■ ABOUT THIS EXERCISE ■
Where does the word "export" show up in the data? Please find each such line and copy it.

Dataset entries
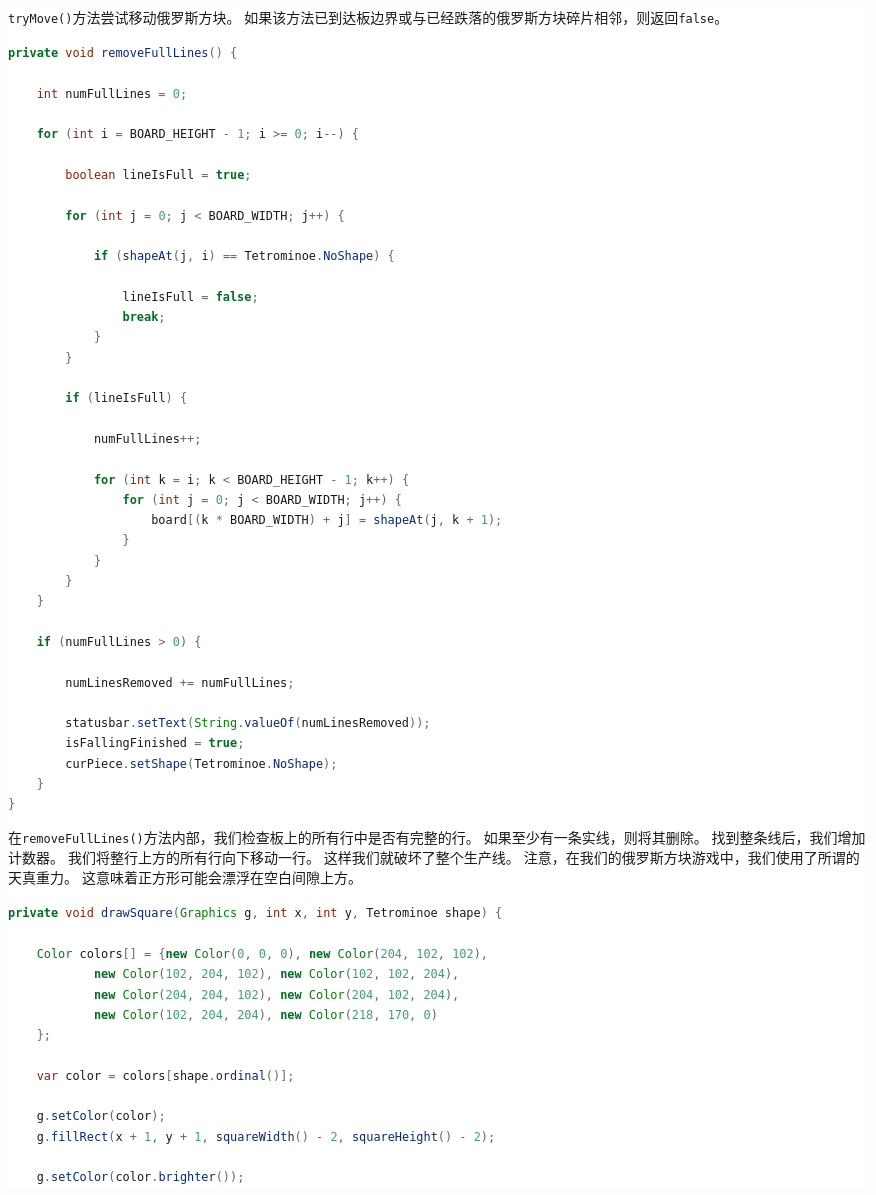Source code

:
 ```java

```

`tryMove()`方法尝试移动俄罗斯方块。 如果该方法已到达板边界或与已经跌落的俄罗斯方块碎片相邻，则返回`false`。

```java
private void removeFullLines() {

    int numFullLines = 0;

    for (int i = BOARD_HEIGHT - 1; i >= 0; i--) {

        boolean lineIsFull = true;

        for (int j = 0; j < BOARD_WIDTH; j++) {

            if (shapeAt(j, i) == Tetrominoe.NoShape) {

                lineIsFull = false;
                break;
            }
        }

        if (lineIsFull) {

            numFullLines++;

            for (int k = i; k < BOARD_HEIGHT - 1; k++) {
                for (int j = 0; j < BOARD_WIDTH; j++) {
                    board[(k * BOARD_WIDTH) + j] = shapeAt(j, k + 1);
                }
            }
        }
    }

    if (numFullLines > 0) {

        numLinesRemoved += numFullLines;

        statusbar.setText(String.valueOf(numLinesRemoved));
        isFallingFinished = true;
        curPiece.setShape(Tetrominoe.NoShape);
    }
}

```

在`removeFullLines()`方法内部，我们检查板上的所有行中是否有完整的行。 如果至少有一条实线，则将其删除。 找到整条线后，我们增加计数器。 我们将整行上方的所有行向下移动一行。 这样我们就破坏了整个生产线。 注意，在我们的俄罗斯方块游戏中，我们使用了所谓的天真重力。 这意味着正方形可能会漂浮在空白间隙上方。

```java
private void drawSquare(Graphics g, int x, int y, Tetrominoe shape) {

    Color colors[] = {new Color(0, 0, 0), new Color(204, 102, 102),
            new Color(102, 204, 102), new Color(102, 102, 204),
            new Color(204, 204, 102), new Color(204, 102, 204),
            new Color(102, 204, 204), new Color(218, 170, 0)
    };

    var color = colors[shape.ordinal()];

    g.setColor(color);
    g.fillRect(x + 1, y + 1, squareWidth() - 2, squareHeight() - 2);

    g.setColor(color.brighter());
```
...
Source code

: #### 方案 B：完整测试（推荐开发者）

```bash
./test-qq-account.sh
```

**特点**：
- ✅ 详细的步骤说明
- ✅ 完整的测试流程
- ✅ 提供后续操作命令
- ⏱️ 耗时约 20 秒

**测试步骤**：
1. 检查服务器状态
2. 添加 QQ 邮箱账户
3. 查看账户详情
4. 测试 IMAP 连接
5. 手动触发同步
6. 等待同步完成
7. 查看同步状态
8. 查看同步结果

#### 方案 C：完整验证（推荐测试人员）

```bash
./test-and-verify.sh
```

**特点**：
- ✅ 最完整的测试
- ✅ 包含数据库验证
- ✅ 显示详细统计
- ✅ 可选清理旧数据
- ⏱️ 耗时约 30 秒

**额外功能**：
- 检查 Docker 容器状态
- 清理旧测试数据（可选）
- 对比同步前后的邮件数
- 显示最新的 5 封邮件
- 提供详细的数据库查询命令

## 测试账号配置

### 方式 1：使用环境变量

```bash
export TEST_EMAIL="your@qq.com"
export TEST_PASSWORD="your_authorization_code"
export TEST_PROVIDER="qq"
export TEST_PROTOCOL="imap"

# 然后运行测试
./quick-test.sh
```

■ OUTPUT OF THE EXERCISE ■
export TEST_EMAIL="your@qq.com"
export TEST_PASSWORD="your_authorization_code"
export TEST_PROVIDER="qq"
export TEST_PROTOCOL="imap"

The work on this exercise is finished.